# [Your goal]
Find the word "Super" in the listing. Copy out each line where it occurs.

# [Provided records]
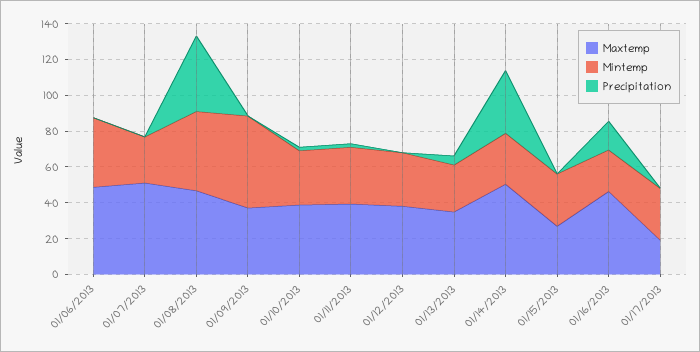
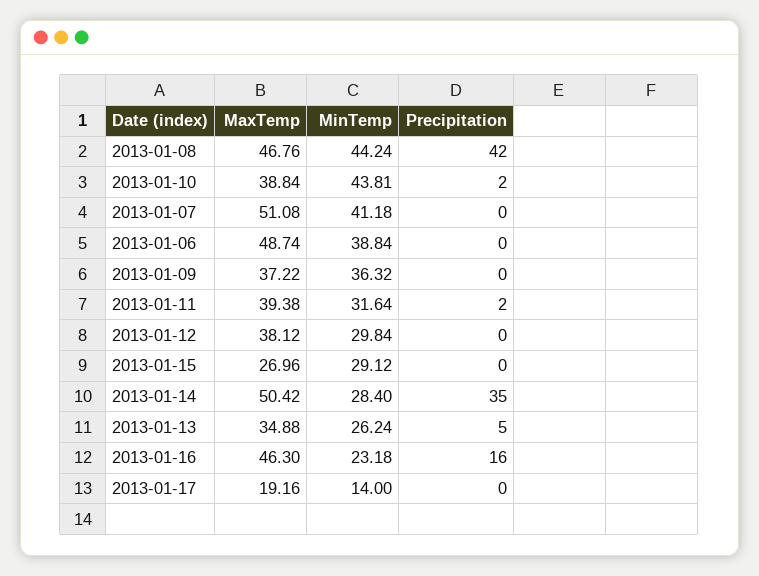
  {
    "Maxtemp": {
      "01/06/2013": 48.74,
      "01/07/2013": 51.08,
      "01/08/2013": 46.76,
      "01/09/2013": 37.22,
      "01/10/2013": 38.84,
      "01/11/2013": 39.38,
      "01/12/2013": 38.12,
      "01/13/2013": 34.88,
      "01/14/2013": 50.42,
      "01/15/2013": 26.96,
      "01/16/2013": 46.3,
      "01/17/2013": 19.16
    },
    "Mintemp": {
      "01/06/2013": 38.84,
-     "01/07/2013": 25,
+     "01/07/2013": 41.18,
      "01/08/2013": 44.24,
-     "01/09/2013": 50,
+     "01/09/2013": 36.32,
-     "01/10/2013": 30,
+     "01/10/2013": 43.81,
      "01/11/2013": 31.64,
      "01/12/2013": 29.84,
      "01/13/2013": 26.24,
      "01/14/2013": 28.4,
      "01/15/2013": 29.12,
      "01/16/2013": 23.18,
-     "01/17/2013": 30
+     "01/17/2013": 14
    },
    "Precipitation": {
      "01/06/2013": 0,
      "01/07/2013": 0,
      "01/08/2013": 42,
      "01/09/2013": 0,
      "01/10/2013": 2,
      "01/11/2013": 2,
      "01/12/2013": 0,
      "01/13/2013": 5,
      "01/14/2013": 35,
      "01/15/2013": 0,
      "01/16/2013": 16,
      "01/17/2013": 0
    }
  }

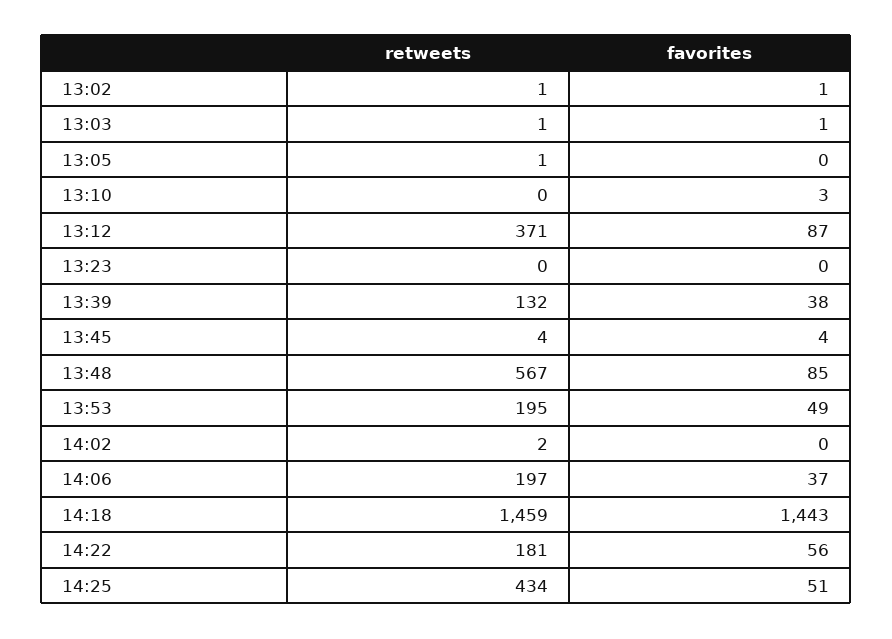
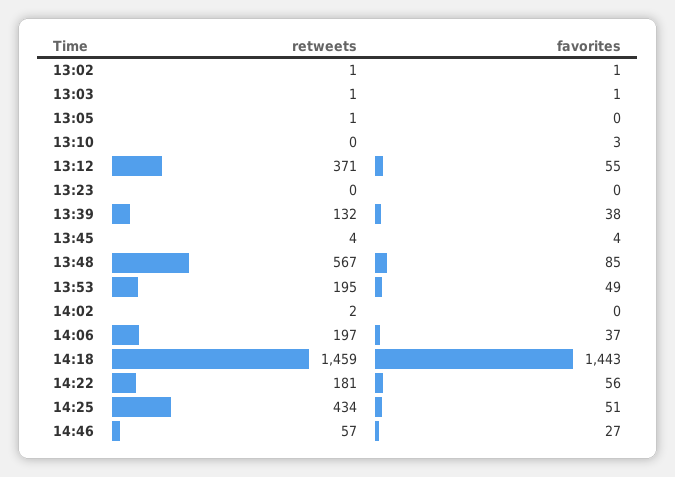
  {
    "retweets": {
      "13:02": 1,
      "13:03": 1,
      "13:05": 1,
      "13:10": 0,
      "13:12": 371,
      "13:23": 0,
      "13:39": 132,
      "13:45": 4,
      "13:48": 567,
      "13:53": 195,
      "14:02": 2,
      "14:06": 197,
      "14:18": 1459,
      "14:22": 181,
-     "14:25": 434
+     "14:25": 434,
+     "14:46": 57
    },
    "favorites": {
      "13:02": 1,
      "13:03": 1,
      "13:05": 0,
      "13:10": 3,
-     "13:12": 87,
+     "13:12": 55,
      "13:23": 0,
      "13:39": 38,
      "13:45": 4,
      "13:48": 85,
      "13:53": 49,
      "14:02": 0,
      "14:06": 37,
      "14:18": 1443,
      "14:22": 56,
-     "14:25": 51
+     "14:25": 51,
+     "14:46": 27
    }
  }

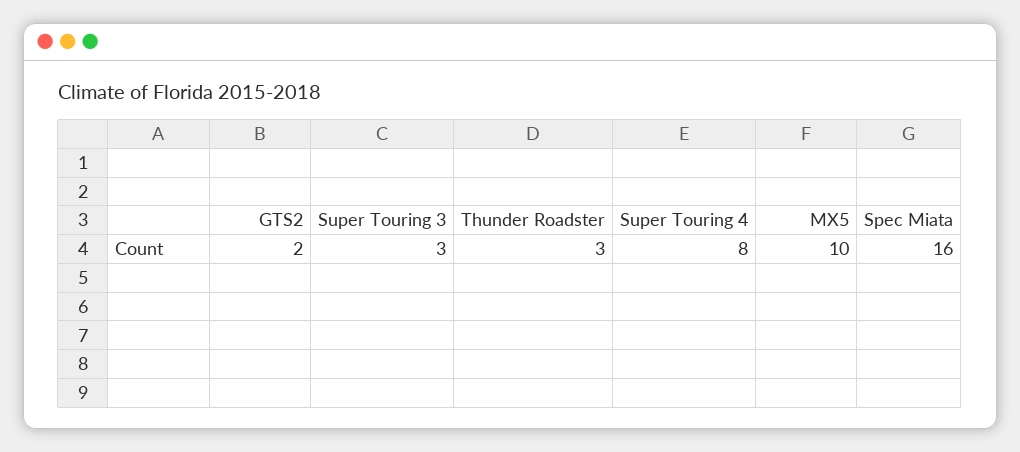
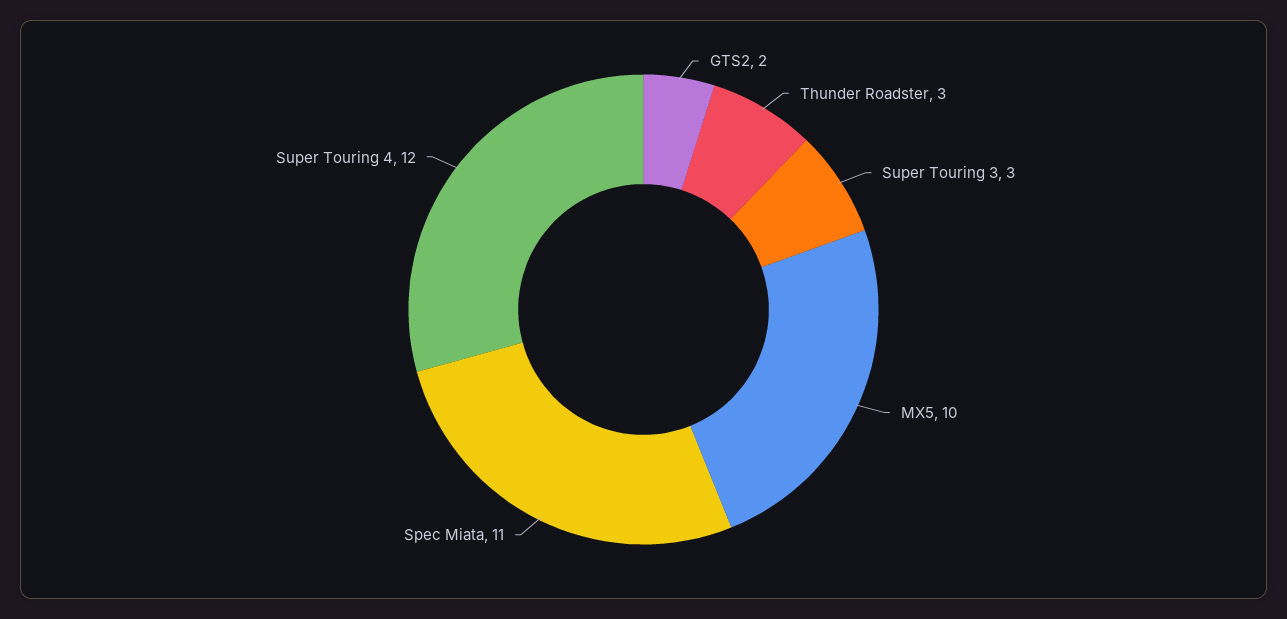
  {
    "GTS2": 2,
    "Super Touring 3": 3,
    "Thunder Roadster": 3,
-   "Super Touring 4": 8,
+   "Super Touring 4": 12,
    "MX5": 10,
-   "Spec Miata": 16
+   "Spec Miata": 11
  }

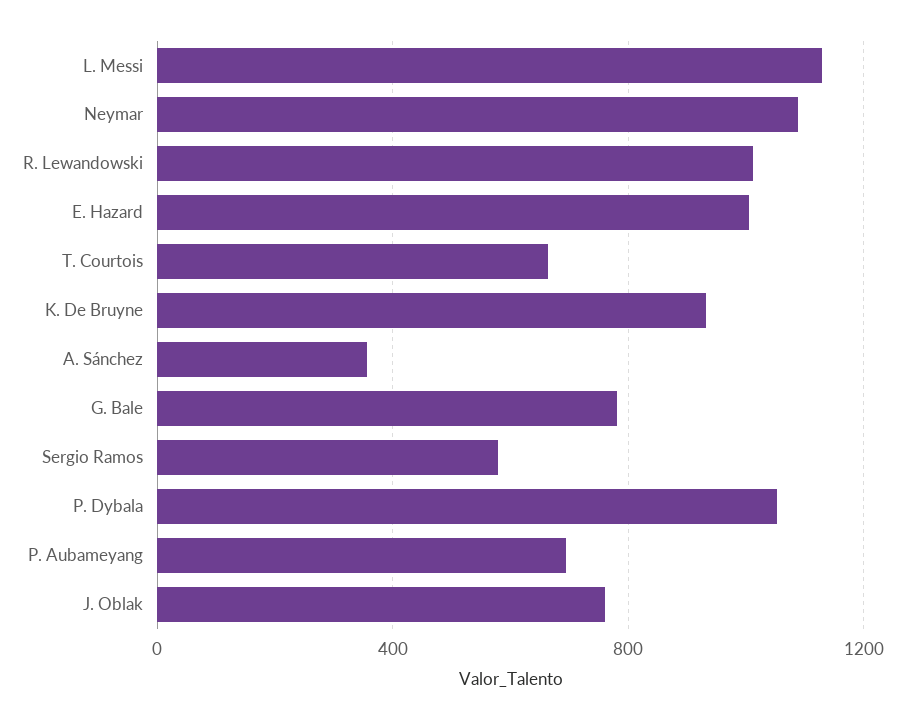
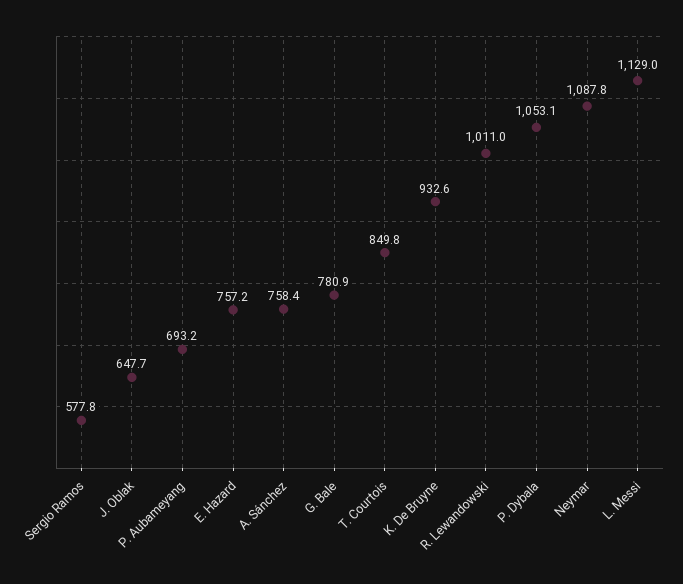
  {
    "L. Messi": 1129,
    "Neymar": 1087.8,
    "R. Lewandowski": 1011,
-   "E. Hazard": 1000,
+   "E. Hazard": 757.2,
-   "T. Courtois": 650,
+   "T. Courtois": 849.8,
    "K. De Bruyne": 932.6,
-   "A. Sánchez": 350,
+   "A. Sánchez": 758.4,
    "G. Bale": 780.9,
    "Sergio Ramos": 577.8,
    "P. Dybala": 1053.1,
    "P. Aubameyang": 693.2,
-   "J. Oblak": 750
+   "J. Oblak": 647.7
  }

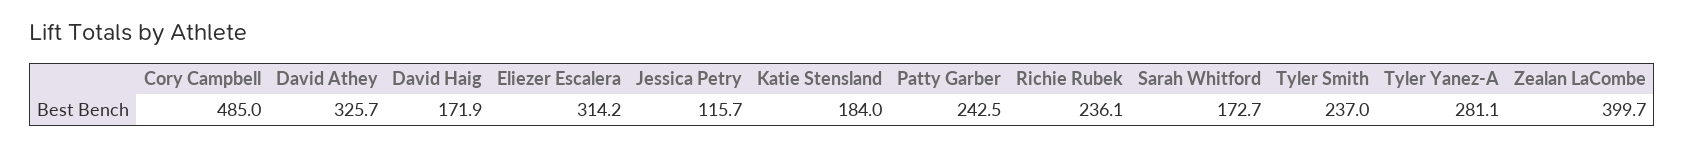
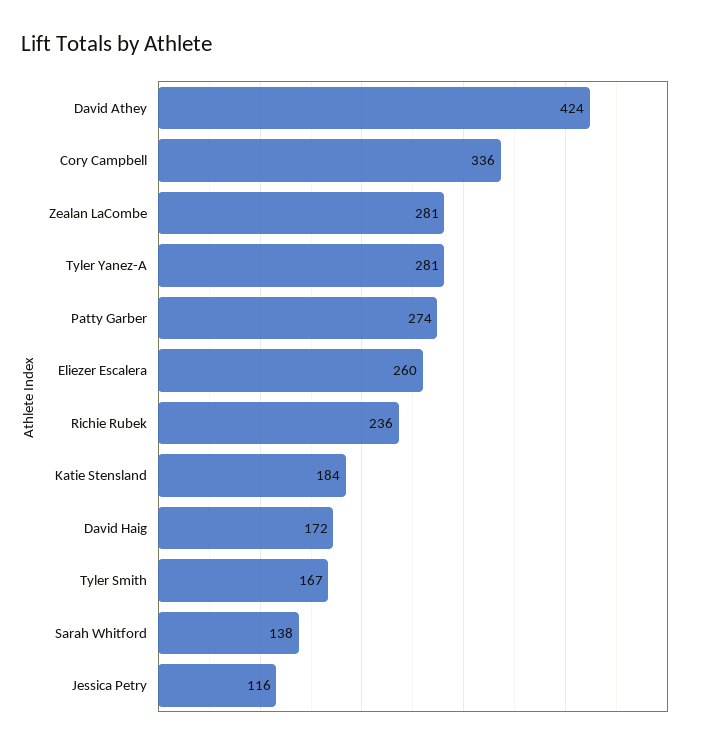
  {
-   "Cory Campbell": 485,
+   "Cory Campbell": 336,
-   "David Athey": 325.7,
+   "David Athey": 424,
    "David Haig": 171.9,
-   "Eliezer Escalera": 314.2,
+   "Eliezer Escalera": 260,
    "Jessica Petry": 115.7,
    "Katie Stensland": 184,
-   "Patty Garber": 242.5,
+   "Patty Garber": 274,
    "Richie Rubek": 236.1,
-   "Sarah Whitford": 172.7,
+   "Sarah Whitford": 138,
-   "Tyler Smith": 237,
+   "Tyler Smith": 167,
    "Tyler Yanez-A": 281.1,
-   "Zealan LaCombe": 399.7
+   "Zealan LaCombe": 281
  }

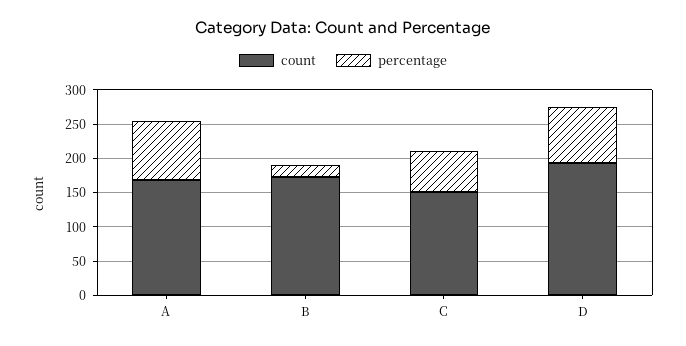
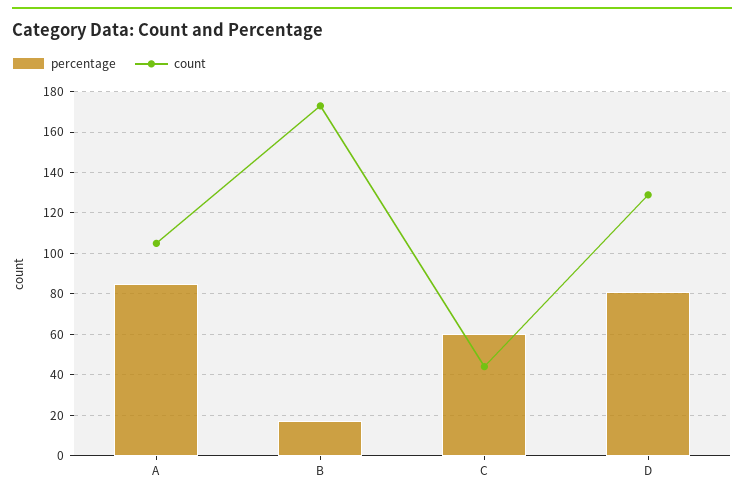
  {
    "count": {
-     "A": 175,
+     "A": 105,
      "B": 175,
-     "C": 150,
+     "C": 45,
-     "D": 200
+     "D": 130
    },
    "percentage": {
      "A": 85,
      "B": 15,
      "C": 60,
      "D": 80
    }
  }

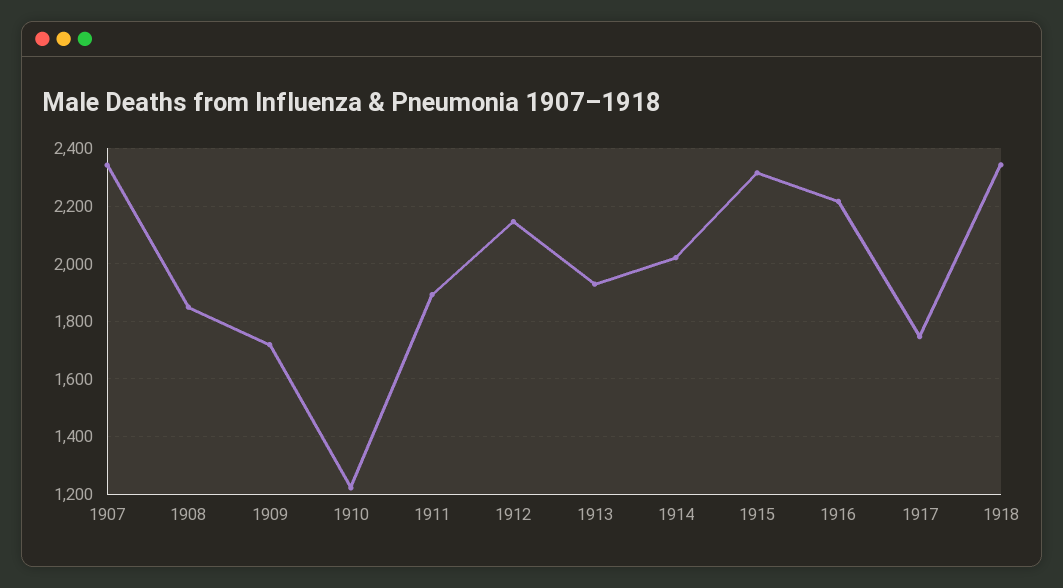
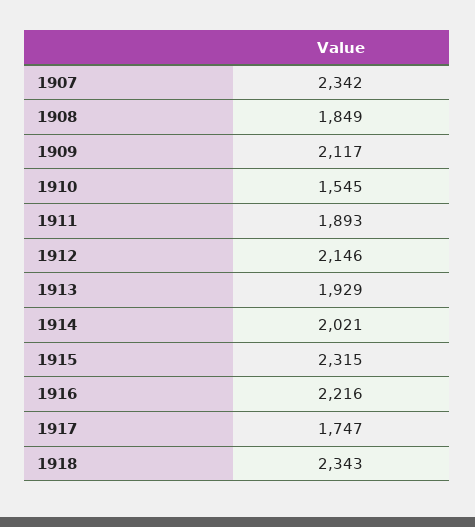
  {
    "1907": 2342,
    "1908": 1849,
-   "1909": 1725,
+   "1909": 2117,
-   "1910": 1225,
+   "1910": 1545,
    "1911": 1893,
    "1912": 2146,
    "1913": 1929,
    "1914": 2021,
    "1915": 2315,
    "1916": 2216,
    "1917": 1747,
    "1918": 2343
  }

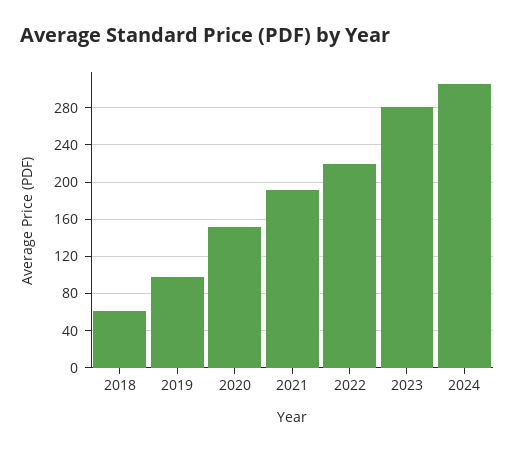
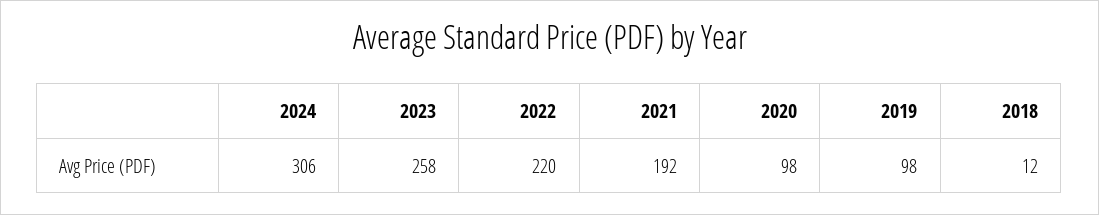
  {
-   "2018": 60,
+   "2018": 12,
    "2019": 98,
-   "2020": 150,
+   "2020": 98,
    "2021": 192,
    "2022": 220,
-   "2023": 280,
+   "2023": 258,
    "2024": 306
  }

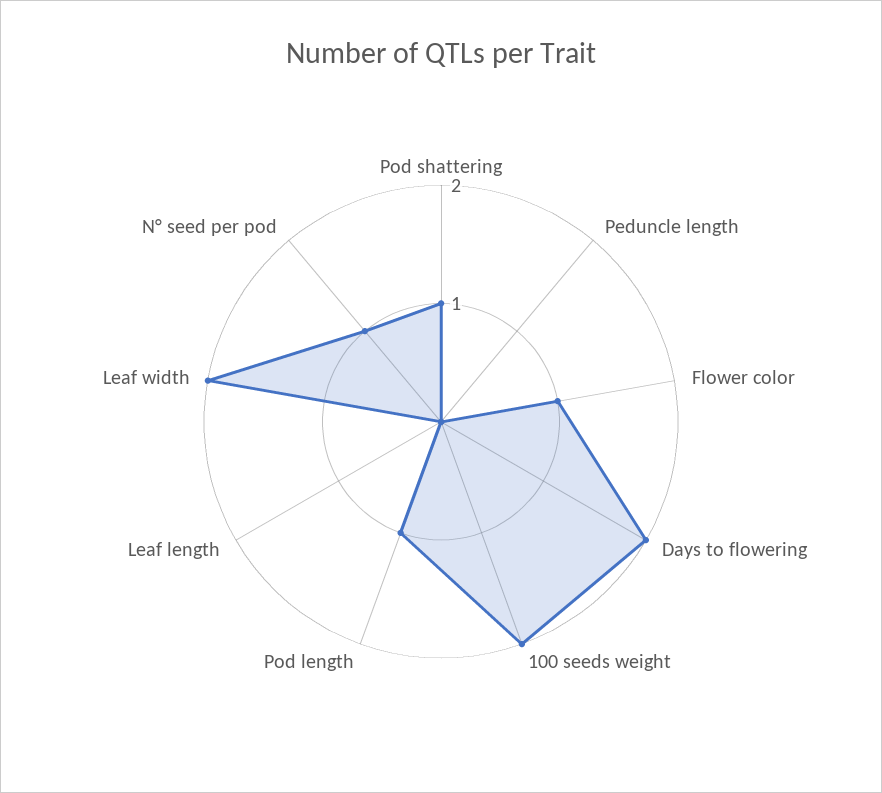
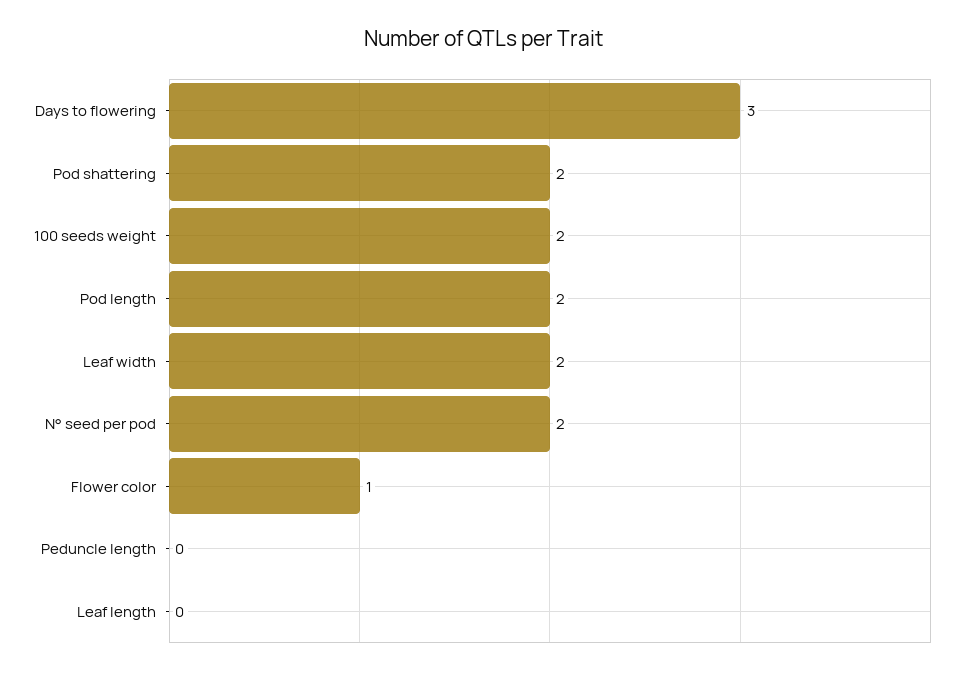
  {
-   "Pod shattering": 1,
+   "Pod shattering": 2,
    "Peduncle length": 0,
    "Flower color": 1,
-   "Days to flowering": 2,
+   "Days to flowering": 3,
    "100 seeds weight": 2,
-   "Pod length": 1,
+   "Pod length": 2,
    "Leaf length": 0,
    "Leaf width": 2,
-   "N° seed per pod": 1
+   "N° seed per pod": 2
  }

# [Your solution]
    "Super Touring 3": 3,
-   "Super Touring 4": 8,
+   "Super Touring 4": 12,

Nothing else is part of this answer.